Buddhi Narayan Shrestha, another researcher, also believes that the Malla kings made use of the pond.
“When I had researched about Kamal Pokhari about 40 years back, one of the elders at the time had said that the lotus flower of this pond was used by the Malla kings for their pujas, which show that Kamal Pokhari’s history goes further back than what is assumed by the locals now,” says Shrestha, who has studied Kamal Pokhari.
Both Tiwari and Shrestha believe that the pond should look to retain its naturalness and ecological functions.
“Since it is Kamal Pokhari, nothing should take the centre stage than the lotus itself and ideas of eateries, and recreation should not be part of the pond because it will all be commercial and that will change the milieu of the place,” said Shrestha.
Besides the forsaken purpose of the pond, Kamal Pokhari over the years has also suffered with encroachment of its areas. Years back Kamal Pokhari was spread over 40 ropanis, said the people the Post talked with. But with years, the size of the pond has shrunk.

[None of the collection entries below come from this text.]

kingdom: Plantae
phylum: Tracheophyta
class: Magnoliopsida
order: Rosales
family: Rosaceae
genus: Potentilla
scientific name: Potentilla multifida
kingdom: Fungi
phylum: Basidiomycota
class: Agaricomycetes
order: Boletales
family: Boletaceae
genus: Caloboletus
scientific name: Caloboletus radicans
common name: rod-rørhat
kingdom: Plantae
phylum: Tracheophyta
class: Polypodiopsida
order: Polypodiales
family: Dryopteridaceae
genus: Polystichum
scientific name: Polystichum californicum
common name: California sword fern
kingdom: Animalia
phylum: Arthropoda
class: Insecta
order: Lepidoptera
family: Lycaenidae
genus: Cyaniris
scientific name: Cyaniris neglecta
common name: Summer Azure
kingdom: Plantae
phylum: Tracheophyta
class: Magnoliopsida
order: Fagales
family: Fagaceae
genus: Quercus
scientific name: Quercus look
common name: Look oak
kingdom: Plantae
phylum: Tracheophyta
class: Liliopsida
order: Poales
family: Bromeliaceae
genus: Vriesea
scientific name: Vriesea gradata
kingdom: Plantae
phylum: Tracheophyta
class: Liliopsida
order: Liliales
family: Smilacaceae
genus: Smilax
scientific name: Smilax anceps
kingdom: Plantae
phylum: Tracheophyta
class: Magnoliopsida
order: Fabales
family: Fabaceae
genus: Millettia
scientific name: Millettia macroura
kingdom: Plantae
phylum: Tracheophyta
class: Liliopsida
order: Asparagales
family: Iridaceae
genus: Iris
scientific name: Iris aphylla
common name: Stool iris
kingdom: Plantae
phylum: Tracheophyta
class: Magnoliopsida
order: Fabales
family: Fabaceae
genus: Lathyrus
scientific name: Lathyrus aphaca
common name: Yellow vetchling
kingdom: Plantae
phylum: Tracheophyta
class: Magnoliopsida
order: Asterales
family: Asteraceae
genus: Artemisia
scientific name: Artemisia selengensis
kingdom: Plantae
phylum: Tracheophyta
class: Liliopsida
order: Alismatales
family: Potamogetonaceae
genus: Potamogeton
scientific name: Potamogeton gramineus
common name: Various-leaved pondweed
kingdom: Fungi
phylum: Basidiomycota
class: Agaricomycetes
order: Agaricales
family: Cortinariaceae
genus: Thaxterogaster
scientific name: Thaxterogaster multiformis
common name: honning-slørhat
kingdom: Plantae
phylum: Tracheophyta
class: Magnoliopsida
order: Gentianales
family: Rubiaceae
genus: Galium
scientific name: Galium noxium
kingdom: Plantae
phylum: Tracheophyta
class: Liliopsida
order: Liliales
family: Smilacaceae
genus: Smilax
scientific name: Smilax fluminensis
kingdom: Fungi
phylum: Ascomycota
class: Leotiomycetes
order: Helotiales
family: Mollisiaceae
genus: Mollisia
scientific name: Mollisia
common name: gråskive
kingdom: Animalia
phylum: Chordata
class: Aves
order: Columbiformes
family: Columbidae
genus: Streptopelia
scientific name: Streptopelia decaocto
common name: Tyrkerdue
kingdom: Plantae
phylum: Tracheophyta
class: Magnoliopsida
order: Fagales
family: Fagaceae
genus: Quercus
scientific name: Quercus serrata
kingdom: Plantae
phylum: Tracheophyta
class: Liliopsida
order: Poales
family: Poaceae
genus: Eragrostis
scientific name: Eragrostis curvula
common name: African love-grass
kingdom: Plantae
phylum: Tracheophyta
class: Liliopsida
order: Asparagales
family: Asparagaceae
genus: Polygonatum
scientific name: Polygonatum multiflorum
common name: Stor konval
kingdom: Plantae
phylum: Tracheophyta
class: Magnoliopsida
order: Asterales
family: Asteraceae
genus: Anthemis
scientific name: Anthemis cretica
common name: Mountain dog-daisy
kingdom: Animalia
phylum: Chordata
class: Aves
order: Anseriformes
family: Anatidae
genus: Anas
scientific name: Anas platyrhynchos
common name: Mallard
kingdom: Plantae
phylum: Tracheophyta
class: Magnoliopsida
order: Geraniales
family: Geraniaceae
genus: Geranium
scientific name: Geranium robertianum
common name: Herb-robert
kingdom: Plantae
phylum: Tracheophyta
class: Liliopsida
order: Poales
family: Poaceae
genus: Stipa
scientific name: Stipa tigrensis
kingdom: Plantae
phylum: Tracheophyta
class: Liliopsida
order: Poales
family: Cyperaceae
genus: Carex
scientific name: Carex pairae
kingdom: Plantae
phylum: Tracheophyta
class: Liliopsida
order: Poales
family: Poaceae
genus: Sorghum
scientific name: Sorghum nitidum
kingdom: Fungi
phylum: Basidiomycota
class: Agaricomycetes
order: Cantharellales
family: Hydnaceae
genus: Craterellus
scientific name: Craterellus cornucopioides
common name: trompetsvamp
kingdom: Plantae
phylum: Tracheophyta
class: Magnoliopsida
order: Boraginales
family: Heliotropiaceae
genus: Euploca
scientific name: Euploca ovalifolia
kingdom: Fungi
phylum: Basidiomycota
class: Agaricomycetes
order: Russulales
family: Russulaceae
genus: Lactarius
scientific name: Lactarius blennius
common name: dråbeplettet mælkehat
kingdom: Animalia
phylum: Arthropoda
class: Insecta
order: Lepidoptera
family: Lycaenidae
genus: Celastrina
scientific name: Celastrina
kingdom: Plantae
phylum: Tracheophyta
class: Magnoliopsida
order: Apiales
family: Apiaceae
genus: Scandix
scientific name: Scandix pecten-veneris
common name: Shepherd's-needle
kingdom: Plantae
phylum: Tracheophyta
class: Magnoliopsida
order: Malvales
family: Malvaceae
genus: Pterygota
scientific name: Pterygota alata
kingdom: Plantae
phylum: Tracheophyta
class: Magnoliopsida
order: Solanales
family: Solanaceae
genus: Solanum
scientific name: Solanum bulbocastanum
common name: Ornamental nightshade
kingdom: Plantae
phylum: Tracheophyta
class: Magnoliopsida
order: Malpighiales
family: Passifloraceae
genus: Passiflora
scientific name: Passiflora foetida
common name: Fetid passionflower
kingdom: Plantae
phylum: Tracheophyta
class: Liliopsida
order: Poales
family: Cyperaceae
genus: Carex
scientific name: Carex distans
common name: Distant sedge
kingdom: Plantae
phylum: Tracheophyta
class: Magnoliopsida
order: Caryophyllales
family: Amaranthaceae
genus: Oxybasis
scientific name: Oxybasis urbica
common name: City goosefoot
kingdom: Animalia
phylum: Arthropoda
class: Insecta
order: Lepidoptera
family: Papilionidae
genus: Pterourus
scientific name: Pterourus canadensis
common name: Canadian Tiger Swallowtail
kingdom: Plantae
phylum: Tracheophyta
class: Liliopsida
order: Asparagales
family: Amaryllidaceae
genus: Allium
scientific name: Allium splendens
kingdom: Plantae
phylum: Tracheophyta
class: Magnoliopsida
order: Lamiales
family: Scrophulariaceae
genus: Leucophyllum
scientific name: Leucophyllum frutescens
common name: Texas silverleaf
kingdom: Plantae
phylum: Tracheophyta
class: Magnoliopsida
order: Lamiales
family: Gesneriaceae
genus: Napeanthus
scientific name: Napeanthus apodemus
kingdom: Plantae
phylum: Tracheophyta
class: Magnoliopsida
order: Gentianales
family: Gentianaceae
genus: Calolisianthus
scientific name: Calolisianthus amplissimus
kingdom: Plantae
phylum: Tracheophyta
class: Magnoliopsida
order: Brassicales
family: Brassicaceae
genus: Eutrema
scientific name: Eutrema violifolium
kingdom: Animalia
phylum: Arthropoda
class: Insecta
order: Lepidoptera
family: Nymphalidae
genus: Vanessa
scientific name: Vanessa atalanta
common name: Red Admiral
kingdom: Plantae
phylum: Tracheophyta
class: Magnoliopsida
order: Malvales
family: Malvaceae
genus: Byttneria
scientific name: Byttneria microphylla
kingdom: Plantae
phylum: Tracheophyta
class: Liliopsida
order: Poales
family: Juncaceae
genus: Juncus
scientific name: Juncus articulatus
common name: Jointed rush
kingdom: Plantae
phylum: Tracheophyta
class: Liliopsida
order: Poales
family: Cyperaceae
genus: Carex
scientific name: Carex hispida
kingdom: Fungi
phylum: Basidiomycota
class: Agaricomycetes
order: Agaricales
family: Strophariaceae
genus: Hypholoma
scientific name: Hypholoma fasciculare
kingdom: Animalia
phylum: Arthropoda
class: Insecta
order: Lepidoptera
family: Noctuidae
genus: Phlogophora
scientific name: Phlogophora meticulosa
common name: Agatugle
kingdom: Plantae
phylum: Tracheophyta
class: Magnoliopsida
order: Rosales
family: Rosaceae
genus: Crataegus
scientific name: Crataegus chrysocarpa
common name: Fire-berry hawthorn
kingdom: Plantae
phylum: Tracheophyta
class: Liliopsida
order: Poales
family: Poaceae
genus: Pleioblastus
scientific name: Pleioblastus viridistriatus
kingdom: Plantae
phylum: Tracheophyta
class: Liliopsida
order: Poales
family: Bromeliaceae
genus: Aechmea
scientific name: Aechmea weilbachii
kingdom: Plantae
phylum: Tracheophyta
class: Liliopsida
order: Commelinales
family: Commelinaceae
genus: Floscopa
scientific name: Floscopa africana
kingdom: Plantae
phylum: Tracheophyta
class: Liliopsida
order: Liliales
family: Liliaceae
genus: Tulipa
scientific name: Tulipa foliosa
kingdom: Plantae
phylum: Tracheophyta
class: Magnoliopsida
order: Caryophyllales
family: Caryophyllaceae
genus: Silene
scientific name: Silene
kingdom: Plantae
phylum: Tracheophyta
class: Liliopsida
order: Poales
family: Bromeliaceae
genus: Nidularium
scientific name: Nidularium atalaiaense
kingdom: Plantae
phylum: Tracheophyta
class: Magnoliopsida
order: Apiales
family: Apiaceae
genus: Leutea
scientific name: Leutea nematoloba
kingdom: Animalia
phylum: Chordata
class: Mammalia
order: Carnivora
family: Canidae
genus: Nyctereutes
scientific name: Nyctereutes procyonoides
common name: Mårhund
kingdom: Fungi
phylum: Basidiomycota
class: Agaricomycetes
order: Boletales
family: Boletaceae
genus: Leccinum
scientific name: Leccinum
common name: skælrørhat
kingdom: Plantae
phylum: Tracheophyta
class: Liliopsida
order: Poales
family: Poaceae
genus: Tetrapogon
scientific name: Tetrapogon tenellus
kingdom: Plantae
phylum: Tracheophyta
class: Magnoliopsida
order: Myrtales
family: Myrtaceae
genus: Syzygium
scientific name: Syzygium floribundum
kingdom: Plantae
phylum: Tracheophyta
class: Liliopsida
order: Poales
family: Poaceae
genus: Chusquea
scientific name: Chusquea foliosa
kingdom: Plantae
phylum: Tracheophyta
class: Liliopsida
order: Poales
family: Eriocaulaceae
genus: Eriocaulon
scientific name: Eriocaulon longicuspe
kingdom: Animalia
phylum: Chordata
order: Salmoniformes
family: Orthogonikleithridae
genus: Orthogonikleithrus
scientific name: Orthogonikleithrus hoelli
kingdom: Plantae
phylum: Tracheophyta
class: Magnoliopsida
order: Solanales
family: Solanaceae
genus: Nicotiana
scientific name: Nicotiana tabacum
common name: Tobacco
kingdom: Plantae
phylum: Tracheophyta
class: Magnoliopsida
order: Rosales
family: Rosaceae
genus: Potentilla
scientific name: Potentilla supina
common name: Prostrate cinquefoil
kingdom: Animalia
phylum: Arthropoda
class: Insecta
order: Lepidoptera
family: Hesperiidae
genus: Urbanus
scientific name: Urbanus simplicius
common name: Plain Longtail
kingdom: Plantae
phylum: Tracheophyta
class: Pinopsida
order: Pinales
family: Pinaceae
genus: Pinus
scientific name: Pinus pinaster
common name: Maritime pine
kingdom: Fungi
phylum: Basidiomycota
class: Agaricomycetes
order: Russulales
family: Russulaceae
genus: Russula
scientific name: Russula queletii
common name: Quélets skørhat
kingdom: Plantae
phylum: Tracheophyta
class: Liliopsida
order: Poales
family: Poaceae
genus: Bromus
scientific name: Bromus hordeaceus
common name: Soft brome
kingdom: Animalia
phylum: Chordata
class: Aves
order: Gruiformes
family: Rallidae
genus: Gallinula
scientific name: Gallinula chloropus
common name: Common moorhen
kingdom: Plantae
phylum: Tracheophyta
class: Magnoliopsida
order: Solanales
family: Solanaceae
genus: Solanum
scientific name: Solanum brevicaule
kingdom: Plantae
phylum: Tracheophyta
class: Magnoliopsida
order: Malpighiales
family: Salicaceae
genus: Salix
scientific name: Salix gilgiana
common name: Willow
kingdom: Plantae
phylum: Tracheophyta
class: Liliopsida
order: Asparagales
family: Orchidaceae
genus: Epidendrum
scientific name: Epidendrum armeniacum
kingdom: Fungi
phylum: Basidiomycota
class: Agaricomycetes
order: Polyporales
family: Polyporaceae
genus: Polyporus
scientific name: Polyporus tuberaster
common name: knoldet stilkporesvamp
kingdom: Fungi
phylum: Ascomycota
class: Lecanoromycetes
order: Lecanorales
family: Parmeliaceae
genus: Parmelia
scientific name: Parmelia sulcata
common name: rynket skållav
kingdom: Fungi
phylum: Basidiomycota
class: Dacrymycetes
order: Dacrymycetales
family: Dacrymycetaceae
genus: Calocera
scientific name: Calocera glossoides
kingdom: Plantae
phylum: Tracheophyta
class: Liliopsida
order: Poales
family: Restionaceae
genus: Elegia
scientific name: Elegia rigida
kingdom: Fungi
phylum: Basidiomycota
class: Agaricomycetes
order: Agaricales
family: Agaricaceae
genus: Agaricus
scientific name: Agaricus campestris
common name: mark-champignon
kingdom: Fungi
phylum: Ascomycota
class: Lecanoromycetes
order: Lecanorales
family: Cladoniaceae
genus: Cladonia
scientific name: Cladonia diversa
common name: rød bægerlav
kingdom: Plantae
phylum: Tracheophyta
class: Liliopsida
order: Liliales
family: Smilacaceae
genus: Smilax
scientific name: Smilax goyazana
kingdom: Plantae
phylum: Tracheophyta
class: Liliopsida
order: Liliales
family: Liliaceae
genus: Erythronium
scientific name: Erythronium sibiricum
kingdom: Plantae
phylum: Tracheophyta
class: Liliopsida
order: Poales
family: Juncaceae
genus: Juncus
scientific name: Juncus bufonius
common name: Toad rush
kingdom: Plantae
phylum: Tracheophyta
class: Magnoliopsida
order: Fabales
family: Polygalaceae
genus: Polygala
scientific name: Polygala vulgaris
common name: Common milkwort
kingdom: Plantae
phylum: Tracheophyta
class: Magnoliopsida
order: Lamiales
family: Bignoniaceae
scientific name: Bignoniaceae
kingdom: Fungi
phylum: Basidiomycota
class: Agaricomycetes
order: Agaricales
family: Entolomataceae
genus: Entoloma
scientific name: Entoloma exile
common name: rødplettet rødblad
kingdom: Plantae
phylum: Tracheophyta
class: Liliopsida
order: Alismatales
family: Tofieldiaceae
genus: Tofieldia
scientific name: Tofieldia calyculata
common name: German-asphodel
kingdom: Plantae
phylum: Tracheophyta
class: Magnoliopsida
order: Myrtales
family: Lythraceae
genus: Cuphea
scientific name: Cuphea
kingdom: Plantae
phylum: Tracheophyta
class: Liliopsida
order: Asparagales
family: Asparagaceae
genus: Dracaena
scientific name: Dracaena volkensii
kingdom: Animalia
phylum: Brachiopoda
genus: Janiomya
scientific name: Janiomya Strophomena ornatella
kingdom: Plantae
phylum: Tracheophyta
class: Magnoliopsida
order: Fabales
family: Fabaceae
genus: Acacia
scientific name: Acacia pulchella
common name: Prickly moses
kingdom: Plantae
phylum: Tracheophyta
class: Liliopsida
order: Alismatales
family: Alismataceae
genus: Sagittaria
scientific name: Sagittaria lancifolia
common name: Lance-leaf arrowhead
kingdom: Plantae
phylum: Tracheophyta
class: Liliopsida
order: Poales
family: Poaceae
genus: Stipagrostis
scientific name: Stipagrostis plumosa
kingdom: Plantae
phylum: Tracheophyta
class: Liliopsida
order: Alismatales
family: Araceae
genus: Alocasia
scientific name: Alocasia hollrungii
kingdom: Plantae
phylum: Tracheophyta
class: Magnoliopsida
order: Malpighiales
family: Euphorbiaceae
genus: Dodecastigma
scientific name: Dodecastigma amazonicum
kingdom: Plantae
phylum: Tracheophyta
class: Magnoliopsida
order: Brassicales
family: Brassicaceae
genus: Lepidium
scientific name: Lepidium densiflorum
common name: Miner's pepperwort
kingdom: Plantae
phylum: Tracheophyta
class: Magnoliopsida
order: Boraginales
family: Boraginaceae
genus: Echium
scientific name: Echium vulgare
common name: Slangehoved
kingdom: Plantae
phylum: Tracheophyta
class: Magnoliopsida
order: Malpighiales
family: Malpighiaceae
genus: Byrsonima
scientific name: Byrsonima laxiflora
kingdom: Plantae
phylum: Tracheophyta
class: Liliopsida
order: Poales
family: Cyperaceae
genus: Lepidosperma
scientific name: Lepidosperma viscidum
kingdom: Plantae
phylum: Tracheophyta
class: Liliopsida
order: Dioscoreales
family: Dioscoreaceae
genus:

“I remember in 1977 when we had mapped the area of the pond, it was over 30 ropanis,” said Shrestha, who at the time used to be the chief survey officer at the Technical Planning Survey Department. “And at the time itself the area was already encroached upon from the south and now they have also built a road and therefore the area of the pond has contracted visibly over the years.”
As Kathmandu continues to urbanise rapidly, open spaces like Kamal Pokhari will be integral to keep nature in balance, conservationists say.
“It’s frustrating how people and the authorities can’t see how they are ruining their own environment by opting for beauty over nature,” said Amatya.
Others like Tiwari are more circumspect.
“It’s not that the pond cannot be rebuilt as a recreation centre but we need to see that the pond serves its ecological function,” said Tiwari. “For example, we can ensure that with the traditional methods of bricklining and using black cotton soil.”